Nichts rührte sich. Es war alles stumm, sie hörten nur ihr eigenes Atmen und die dumpfen, schnellen Herzschläge.

»Vielleicht gibt’s was zu fressen dort?« sagte Schwanecke.

»Wir haben ja noch etwas.«

»Eine kleine Reserve würde nicht schaden.«

»Du glaubst doch selbst nicht ... wie soll es hier was zu fres-sen geben -? Aber vielleicht -«

»Was?«

»Vielleicht - wenn die Hütten unbewohnt sind - könnten wir hier übernachten.«

»Na, ich weiß nicht ...«:, sagte Schwanecke zweifelnd.

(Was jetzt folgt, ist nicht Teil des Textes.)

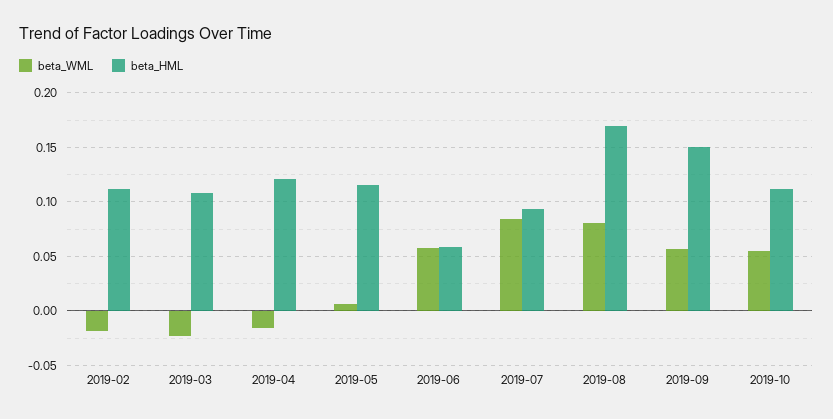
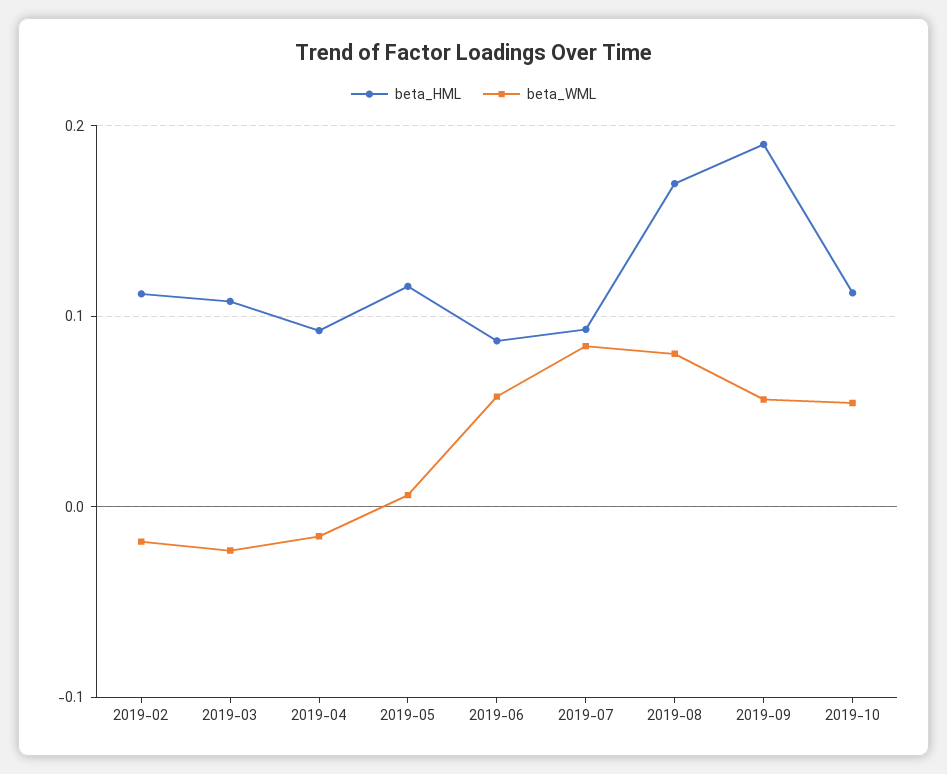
  {
    "beta_WML": {
      "2019-02": -0.02,
      "2019-03": -0.02,
      "2019-04": -0.02,
      "2019-05": 0.01,
      "2019-06": 0.06,
      "2019-07": 0.08,
      "2019-08": 0.08,
      "2019-09": 0.06,
      "2019-10": 0.05
    },
    "beta_HML": {
      "2019-02": 0.11,
      "2019-03": 0.11,
-     "2019-04": 0.12,
+     "2019-04": 0.09,
      "2019-05": 0.12,
-     "2019-06": 0.06,
+     "2019-06": 0.09,
      "2019-07": 0.09,
      "2019-08": 0.17,
-     "2019-09": 0.15,
+     "2019-09": 0.19,
      "2019-10": 0.11
    }
  }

»Warum nicht? Hier draußen können wir uns ganz schöne Erfrierungen holen.«

»Das stimmt.«

»Also los!«

Von Deutschmann war die Lethargie, die sich seiner gestern bemächtigt hatte, gewichen. Mit Gewalt versuchte er immer wieder, die Gedanken an Julia und ihren Tod zu verscheuchen. Und jetzt war es ihm gelungen. Er mußte am Leben bleiben. Er hatte eine Aufgabe. Er glaubte, den Weg vor sich zu sehen -oder zumindest ahnte er ihn: Julia ist gestorben, doch ihr Tod verpflichtete ihn mehr, als es alles andere zu tun vermochte. Man konnte sie nicht mehr zum Leben erwecken - aber man konnte diesem Tod wenigstens einen Sinn geben. Er mußte am Leben bleiben, koste es, was es wolle, und dann, später einmal, seine Arbeit dort fortsetzen, wo er aufgehört hatte.